RECORDS FOR THE EXERCISE

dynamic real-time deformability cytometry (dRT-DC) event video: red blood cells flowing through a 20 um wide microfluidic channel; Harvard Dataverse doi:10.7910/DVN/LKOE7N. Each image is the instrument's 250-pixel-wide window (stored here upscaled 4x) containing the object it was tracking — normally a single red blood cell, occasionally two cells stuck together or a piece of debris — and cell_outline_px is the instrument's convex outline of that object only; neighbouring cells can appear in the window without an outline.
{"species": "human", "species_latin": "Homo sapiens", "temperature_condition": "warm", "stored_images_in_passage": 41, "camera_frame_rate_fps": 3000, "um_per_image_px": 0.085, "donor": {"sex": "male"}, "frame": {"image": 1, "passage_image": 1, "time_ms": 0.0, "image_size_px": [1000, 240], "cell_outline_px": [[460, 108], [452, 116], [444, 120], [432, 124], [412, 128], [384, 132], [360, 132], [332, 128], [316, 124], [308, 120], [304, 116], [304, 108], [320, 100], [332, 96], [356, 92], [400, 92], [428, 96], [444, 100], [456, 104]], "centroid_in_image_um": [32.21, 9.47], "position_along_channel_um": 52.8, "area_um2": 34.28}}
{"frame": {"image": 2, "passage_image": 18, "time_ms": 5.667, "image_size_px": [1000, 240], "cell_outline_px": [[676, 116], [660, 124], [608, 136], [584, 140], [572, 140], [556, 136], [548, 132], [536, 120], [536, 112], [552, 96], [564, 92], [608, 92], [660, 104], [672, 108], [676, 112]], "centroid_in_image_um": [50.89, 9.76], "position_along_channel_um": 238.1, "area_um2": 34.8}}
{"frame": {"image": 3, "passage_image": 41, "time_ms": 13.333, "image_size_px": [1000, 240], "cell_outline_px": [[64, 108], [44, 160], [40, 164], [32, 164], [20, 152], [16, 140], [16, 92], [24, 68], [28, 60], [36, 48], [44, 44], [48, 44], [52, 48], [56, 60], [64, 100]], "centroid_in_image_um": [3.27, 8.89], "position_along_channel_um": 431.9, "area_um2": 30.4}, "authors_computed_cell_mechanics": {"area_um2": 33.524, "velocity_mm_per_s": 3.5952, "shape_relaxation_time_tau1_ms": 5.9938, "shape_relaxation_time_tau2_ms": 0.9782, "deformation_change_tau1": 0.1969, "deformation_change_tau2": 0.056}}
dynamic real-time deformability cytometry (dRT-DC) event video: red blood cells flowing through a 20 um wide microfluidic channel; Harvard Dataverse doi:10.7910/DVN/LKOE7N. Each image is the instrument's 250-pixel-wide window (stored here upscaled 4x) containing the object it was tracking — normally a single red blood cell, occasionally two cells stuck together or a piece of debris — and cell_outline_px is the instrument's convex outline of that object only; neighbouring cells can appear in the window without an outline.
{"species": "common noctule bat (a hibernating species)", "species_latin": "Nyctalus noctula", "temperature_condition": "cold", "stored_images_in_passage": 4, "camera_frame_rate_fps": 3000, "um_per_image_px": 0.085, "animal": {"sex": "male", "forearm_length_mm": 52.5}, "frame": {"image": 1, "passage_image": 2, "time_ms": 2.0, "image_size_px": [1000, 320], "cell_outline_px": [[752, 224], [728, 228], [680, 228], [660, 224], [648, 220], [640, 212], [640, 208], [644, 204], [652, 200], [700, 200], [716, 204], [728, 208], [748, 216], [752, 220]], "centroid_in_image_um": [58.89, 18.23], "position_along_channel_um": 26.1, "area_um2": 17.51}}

WHAT YOU SHOULD DO
All records above must be set down exactly, please.

ANSWER TO THIS TASK
dynamic real-time deformability cytometry (dRT-DC) event video: red blood cells flowing through a 20 um wide microfluidic channel; Harvard Dataverse doi:10.7910/DVN/LKOE7N. Each image is the instrument's 250-pixel-wide window (stored here upscaled 4x) containing the object it was tracking — normally a single red blood cell, occasionally two cells stuck together or a piece of debris — and cell_outline_px is the instrument's convex outline of that object only; neighbouring cells can appear in the window without an outline.
{"species": "human", "species_latin": "Homo sapiens", "temperature_condition": "warm", "stored_images_in_passage": 41, "camera_frame_rate_fps": 3000, "um_per_image_px": 0.085, "donor": {"sex": "male"}, "frame": {"image": 1, "passage_image": 1, "time_ms": 0.0, "image_size_px": [1000, 240], "cell_outline_px": [[460, 108], [452, 116], [444, 120], [432, 124], [412, 128], [384, 132], [360, 132], [332, 128], [316, 124], [308, 120], [304, 116], [304, 108], [320, 100], [332, 96], [356, 92], [400, 92], [428, 96], [444, 100], [456, 104]], "centroid_in_image_um": [32.21, 9.47], "position_along_channel_um": 52.8, "area_um2": 34.28}}
{"frame": {"image": 2, "passage_image": 18, "time_ms": 5.667, "image_size_px": [1000, 240], "cell_outline_px": [[676, 116], [660, 124], [608, 136], [584, 140], [572, 140], [556, 136], [548, 132], [536, 120], [536, 112], [552, 96], [564, 92], [608, 92], [660, 104], [672, 108], [676, 112]], "centroid_in_image_um": [50.89, 9.76], "position_along_channel_um": 238.1, "area_um2": 34.8}}
{"frame": {"image": 3, "passage_image": 41, "time_ms": 13.333, "image_size_px": [1000, 240], "cell_outline_px": [[64, 108], [44, 160], [40, 164], [32, 164], [20, 152], [16, 140], [16, 92], [24, 68], [28, 60], [36, 48], [44, 44], [48, 44], [52, 48], [56, 60], [64, 100]], "centroid_in_image_um": [3.27, 8.89], "position_along_channel_um": 431.9, "area_um2": 30.4}, "authors_computed_cell_mechanics": {"area_um2": 33.524, "velocity_mm_per_s": 3.5952, "shape_relaxation_time_tau1_ms": 5.9938, "shape_relaxation_time_tau2_ms": 0.9782, "deformation_change_tau1": 0.1969, "deformation_change_tau2": 0.056}}
dynamic real-time deformability cytometry (dRT-DC) event video: red blood cells flowing through a 20 um wide microfluidic channel; Harvard Dataverse doi:10.7910/DVN/LKOE7N. Each image is the instrument's 250-pixel-wide window (stored here upscaled 4x) containing the object it was tracking — normally a single red blood cell, occasionally two cells stuck together or a piece of debris — and cell_outline_px is the instrument's convex outline of that object only; neighbouring cells can appear in the window without an outline.
{"species": "common noctule bat (a hibernating species)", "species_latin": "Nyctalus noctula", "temperature_condition": "cold", "stored_images_in_passage": 4, "camera_frame_rate_fps": 3000, "um_per_image_px": 0.085, "animal": {"sex": "male", "forearm_length_mm": 52.5}, "frame": {"image": 1, "passage_image": 2, "time_ms": 2.0, "image_size_px": [1000, 320], "cell_outline_px": [[752, 224], [728, 228], [680, 228], [660, 224], [648, 220], [640, 212], [640, 208], [644, 204], [652, 200], [700, 200], [716, 204], [728, 208], [748, 216], [752, 220]], "centroid_in_image_um": [58.89, 18.23], "position_along_channel_um": 26.1, "area_um2": 17.51}}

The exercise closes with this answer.